Saudi Arabia, the United Arab Emirates and some of their allies have on some occasions made dramatic changes to their relationship with Israel, whether formally or in secret. This has weakened some of their traditional and historical support for the Palestinian cause.

Three developments can stop Netanyahu from becoming an Israeli Erdogan and Israel turning into a democtatorship. 

The first and most important would be for Netanyahu and his bloc to lose the elections or be left again unable to form a governing coalition in their desired mould. 

Such a scenario is possible only if Netanyahu's rival, former army chief of staff Benny Gantz, gets enough seats to form a minority government with the tacit support of the Joint List bloc of Palestinian parties within Israel. Though not a dove, Gantz is ready to consider a different path to Netanyahu and negotiate with the Palestinians.

The second development depends on the Israeli security and military chiefs. It is no secret that most prefer Gantz. 

For years, the Israeli security establishment has lived with an inherent contradiction, advocating for the government to make diplomatic and territorial compromises in order to make deals with the Palestinians, while at the same time not hesitating to take aggressive steps against them.

The third way in which Netanyahu’s plans may be reversed is through this year's US elections. If Trump is ousted and a Democratic candidate returns to the White House, Israel will be forced to adjust itself to the new reality of a more balanced and less pro-Israeli Middle East policy. 

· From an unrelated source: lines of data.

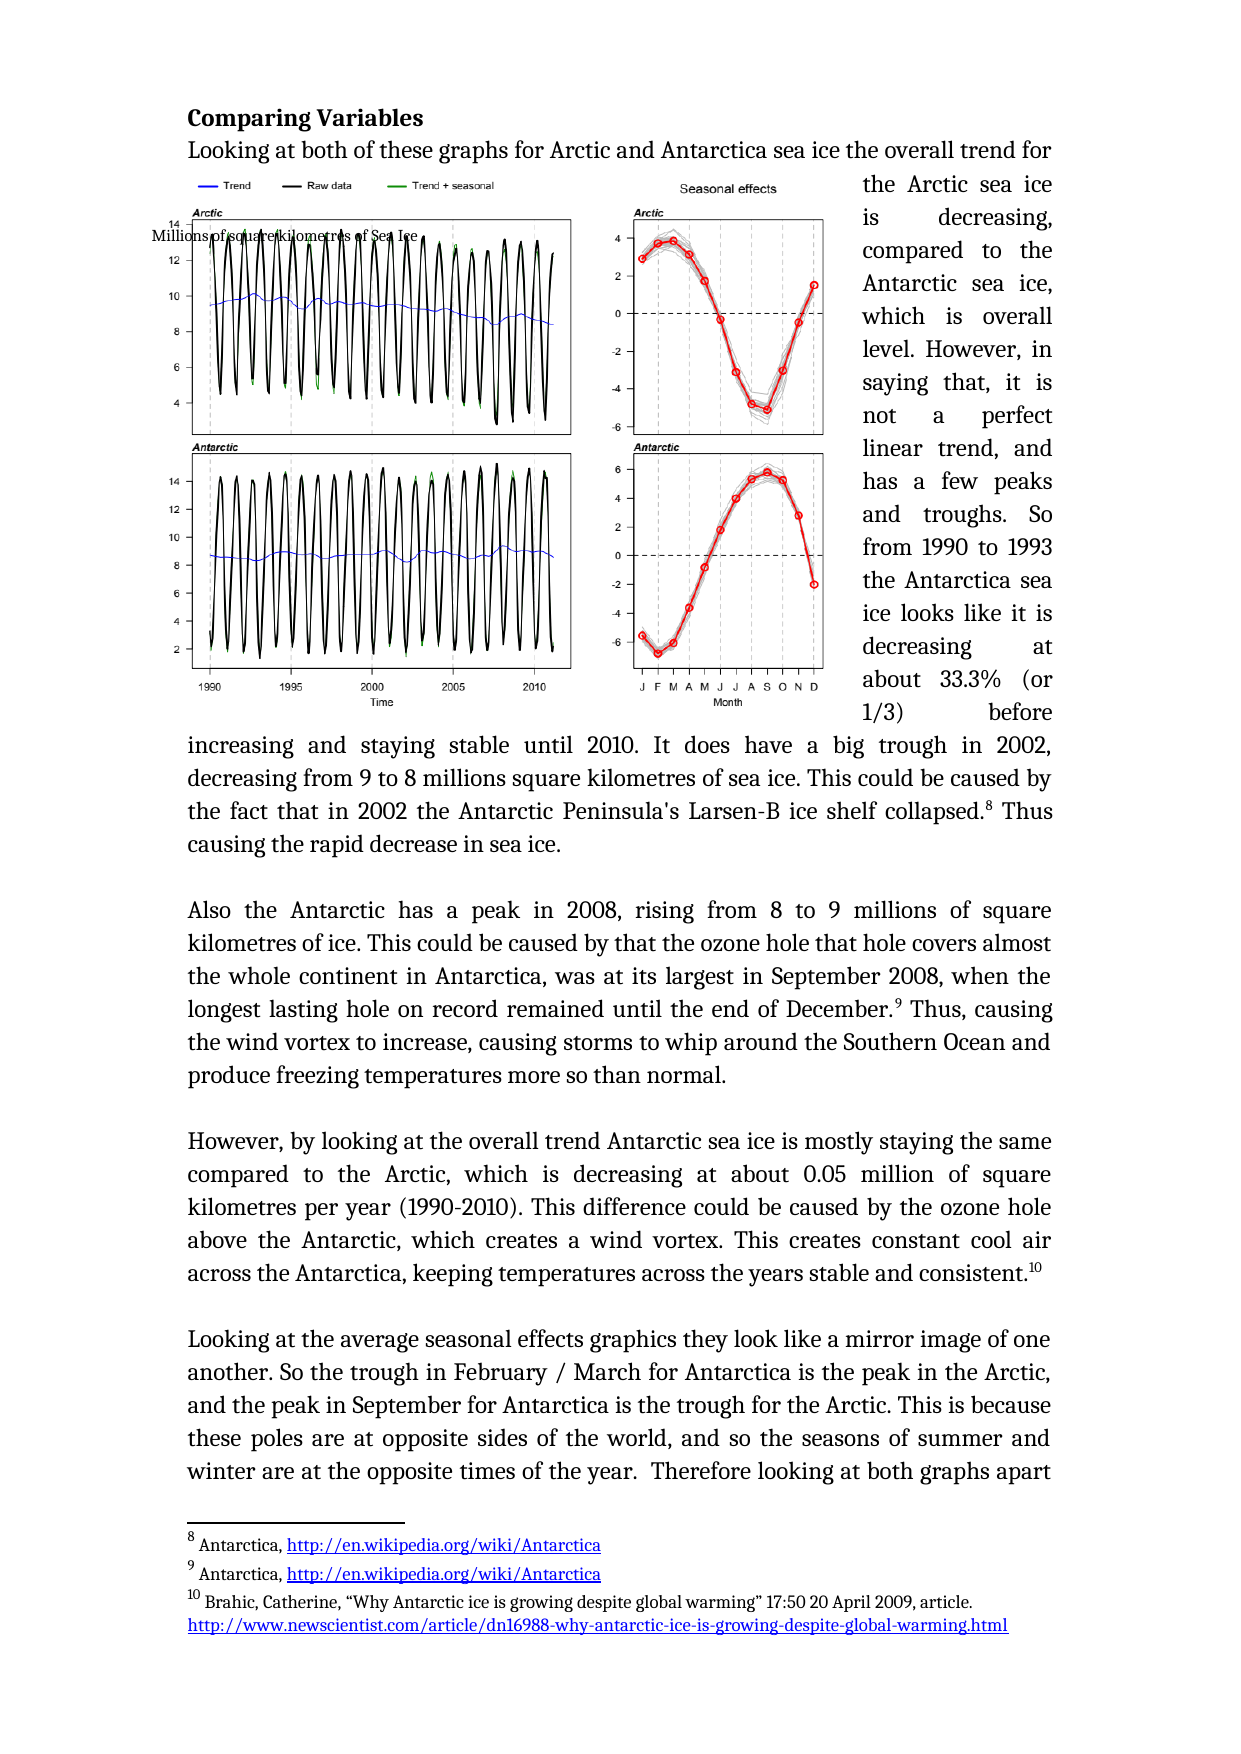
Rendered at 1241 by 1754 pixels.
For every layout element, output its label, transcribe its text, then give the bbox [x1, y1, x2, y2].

text Looking at both of these graphs for Arctic and Antarctica sea ice the overall trend for the Arctic sea ice is decreasing, compared to the Antarctic sea ice, which is overall level. However, in saying that, it is not a perfect linear trend, and has a few peaks and troughs. So from 1990 to 1993 the Antarctica sea ice looks like it is decreasing at about 33.3% (or 1/3) before increasing and staying stable until 2010. It does have a big trough in 2002, decreasing from 9 to 8 millions square kilometres of sea ice. This could be caused by the fact that in 2002 the Antarctic Peninsula's Larsen-B ice shelf collapsed. Thus causing the rapid decrease in sea ice. [187, 136, 1053, 859]
text Comparing Variables [187, 103, 1053, 132]
text However, by looking at the overall trend Antarctic sea ice is mostly staying the same compared to the Arctic, which is decreasing at about 0.05 million of square kilometres per year (1990-2010). This difference could be caused by the ozone hole above the Antarctic, which creates a wind vortex. This creates constant cool air across the Antarctica, keeping temperatures across the years stable and consistent. [187, 1127, 1053, 1288]
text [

This will be especially true if Bernie Sanders is elected the next president. Sanders has promised to curb the power of AIPAC, the pro-Israel lobby, and to reinstate the two-state solution.

But if Netanyahu continues to rule, one way or another, Israel and the world will wake up on Tuesday to a much bleaker reality. The Jewish state will be more corrupt, religious-nationalist, less tolerant and liberal, and more belligerent at the expense of the Palestinians.